« Quel malheur pour vous, pharisiens et docteurs de la Loi! » – Évangile de Jésus Christ selon saint Luc (Lc 11, 42-46)
En ce temps-là, Jésus disait : « Quel malheur pour vous, pharisiens, parce que vous payez la dîme sur toutes les plantes du jardin, comme la menthe et la rue et vous passez à côté du jugement et de l’amour de Dieu. Ceci, il fallait l’observer, sans abandonner cela. Quel malheur pour vous, pharisiens, parce que vous aimez le premier siège dans les synagogues, et les salutations sur les places publiques. Quel malheur pour vous, parce que vous êtes comme ces tombeaux qu’on ne voit pas et sur lesquels on marche sans le savoir. » Alors un docteur de la Loi prit la parole et lui dit : « Maître, en parlant ainsi, c’est nous aussi que tu insultes. » Jésus reprit : « Vous aussi, les docteurs de la Loi, malheureux êtes-vous, parce que vous chargez les gens de fardeaux impossibles à porter, et vous-mêmes, vous ne touchez même pas ces fardeaux d’un seul doigt. »

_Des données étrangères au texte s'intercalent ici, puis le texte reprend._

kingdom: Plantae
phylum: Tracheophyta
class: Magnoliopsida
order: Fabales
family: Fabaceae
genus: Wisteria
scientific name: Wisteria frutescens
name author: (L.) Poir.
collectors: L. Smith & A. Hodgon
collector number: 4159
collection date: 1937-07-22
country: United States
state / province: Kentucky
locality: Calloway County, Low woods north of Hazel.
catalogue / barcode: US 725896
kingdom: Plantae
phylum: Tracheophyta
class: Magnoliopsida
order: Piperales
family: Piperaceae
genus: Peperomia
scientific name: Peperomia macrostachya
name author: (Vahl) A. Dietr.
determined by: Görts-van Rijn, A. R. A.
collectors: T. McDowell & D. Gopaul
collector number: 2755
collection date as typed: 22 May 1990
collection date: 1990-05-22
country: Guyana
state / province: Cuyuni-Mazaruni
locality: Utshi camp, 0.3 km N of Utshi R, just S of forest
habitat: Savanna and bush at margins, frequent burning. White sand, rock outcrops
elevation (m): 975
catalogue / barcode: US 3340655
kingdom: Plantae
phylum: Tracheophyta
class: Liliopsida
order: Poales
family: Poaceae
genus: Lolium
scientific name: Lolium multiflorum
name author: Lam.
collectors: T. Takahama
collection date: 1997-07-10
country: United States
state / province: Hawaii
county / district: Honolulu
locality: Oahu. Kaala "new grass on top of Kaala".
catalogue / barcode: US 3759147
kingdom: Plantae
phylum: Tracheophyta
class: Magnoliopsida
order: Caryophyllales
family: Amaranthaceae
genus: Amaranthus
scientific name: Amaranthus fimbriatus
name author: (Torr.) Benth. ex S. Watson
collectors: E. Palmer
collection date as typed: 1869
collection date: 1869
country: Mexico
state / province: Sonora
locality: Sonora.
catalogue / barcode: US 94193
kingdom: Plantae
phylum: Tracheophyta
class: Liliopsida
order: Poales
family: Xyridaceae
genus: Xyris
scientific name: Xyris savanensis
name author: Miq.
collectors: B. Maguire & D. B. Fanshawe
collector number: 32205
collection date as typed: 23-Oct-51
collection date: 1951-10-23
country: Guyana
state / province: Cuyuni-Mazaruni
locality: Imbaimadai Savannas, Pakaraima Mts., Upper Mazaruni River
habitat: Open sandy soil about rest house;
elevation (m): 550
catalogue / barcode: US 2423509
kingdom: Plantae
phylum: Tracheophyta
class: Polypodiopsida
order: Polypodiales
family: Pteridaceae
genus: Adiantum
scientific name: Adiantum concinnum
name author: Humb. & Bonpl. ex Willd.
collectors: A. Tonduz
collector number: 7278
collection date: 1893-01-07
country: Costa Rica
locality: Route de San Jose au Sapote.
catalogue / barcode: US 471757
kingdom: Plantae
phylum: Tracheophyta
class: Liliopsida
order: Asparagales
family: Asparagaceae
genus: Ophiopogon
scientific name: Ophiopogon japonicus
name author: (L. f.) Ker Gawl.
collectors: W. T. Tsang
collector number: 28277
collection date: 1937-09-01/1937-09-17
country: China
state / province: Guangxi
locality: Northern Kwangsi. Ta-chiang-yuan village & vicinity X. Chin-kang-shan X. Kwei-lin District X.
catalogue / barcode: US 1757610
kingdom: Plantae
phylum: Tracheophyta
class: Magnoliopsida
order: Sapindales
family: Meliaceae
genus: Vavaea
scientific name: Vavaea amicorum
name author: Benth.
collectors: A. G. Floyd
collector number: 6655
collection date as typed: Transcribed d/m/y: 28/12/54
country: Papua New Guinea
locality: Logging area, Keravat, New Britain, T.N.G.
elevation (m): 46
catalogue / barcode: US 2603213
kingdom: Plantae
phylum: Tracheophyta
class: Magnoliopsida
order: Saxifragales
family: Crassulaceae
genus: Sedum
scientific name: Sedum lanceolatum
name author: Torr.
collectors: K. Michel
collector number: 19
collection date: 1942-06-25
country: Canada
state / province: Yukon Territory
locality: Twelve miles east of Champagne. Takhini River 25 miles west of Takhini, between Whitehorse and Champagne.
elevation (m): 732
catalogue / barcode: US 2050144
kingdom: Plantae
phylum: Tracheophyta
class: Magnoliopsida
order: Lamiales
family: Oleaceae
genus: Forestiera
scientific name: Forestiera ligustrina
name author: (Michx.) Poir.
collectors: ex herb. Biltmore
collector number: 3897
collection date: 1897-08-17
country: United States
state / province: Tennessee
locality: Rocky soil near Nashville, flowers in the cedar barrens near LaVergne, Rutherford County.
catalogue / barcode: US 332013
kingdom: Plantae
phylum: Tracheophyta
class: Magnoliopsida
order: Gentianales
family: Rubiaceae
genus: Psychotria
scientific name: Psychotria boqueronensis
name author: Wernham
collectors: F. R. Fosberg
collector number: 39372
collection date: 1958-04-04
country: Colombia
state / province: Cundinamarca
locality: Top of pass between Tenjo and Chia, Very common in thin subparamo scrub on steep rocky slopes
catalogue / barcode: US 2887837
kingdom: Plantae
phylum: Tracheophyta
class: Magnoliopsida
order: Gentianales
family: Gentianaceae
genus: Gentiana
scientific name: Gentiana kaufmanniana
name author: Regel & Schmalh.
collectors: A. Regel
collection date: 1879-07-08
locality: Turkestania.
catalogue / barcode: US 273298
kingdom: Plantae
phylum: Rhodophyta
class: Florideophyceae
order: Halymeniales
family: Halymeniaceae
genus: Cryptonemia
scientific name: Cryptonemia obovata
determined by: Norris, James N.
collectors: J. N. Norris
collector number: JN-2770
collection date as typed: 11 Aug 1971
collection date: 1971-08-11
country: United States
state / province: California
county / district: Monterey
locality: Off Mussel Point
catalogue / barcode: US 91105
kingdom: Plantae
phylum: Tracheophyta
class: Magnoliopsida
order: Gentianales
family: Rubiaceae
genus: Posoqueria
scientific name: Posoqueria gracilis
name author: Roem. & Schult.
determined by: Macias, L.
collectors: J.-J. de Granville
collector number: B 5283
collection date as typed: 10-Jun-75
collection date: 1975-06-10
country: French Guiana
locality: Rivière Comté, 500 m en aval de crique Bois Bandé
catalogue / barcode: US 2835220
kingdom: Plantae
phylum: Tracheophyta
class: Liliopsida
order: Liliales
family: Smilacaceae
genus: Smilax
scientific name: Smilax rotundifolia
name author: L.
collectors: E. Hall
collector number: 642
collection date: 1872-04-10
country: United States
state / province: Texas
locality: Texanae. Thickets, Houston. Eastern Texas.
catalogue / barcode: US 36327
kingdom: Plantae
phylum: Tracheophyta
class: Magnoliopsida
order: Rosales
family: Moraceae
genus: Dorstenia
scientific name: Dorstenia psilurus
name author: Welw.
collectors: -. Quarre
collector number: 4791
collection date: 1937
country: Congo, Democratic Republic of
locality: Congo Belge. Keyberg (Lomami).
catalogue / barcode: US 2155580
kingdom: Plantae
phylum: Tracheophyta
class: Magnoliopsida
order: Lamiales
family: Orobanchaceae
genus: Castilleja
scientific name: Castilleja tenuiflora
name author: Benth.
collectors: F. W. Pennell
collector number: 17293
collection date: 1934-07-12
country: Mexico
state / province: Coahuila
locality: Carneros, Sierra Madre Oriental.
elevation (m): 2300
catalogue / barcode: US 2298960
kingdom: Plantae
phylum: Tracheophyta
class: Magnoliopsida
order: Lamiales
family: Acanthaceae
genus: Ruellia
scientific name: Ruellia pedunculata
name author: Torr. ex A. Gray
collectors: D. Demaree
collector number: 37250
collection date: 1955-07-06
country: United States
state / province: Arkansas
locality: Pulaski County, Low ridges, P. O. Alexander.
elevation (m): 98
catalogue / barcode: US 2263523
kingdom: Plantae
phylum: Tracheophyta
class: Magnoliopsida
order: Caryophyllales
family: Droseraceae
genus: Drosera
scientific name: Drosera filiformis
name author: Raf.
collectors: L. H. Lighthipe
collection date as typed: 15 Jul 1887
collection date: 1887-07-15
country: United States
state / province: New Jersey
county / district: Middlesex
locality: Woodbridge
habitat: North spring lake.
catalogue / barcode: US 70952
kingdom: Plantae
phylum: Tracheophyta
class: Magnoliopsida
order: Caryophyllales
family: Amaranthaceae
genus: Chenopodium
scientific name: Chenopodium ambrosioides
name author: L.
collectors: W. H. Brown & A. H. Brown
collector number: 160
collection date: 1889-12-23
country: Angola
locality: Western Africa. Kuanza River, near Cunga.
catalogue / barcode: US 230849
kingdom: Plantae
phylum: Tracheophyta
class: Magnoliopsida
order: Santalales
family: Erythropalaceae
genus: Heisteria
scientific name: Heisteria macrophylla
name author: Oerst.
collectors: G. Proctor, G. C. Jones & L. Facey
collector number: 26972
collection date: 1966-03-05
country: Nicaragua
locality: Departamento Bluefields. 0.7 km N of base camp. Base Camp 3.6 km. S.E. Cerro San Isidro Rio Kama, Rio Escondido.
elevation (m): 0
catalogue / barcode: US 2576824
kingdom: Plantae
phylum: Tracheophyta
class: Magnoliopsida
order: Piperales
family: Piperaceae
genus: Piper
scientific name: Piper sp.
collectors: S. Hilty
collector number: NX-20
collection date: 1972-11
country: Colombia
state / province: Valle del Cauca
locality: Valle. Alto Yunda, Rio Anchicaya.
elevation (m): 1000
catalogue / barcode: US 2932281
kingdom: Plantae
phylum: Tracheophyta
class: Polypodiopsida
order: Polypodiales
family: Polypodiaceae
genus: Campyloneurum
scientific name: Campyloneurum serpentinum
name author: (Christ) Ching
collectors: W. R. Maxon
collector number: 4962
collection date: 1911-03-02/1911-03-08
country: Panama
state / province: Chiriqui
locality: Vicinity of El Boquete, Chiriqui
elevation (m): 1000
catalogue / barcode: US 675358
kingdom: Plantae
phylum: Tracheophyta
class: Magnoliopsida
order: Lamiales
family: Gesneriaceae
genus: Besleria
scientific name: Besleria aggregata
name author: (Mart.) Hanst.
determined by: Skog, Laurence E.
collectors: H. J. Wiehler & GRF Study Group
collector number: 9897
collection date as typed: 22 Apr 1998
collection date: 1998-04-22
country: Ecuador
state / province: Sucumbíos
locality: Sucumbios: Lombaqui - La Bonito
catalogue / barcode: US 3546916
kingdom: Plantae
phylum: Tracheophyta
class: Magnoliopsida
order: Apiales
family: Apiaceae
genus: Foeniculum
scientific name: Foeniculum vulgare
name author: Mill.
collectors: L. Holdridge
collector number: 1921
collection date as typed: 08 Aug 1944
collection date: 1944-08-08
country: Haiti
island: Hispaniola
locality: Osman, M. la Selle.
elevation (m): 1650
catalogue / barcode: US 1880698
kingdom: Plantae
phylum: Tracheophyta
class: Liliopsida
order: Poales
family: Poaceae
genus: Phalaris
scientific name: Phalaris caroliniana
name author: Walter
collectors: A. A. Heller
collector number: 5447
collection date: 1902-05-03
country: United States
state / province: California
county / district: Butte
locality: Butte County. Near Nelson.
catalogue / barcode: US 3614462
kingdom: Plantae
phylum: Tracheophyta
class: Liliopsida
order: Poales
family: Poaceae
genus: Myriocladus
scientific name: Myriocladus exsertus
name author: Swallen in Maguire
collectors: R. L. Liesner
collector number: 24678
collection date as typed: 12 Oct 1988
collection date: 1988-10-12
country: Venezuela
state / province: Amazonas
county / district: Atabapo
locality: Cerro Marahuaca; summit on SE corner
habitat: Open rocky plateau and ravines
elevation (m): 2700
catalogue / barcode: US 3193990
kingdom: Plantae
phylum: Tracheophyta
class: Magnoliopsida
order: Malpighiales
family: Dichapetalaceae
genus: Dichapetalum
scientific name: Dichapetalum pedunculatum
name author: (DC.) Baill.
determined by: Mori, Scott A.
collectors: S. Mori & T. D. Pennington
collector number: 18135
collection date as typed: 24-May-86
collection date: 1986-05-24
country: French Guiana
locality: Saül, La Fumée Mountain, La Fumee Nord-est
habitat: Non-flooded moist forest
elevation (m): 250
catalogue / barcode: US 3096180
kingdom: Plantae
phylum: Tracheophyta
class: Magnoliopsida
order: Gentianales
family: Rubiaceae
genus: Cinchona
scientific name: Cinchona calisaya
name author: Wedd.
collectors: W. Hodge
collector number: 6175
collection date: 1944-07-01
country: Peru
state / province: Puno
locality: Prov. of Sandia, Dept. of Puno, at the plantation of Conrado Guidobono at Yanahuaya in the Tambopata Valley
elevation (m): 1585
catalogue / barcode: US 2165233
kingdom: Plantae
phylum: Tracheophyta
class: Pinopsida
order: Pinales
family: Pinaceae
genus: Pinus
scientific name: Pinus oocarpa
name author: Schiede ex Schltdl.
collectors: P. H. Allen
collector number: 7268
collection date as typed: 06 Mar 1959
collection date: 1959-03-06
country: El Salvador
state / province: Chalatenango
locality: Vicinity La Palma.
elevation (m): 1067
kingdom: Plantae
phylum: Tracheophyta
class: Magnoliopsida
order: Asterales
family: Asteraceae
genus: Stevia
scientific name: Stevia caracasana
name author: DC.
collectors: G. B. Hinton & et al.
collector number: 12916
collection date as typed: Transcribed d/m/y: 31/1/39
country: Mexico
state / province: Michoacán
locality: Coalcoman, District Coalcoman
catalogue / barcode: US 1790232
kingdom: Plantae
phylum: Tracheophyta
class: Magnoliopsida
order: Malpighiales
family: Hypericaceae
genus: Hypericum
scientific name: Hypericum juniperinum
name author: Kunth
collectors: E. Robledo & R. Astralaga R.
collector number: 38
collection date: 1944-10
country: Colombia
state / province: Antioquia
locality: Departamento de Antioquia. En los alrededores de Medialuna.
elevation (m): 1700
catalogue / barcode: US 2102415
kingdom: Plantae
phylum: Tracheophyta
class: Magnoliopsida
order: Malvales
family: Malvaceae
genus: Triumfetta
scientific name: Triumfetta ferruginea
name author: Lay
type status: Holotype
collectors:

Quand les actes rejoignent les paroles
Quel bel exemple de voir un maître des novices nettoyer un couloir ou éplucher les carottes! Ses exhortations toucheront d’autant plus les jeunes religieux. Le Christ ne s’est pas contenté de faire de beaux discours sur l’amour, sur le service, sur l’humilité. Sa vie était conforme à ses paroles. Il ne cherchait pas les premières places dans les synagogues, prêchant aussi bien en plein air qu’au bord du lac. Ses paroles ne sonnaient pas creux, elles s’accompagnaient d’une compassion sans bornes pour les pauvres, les aveugles, les malades, les pécheurs. Ce qu’il nous demande de vivre, il l’a vécu. Nous sommes à bonne école!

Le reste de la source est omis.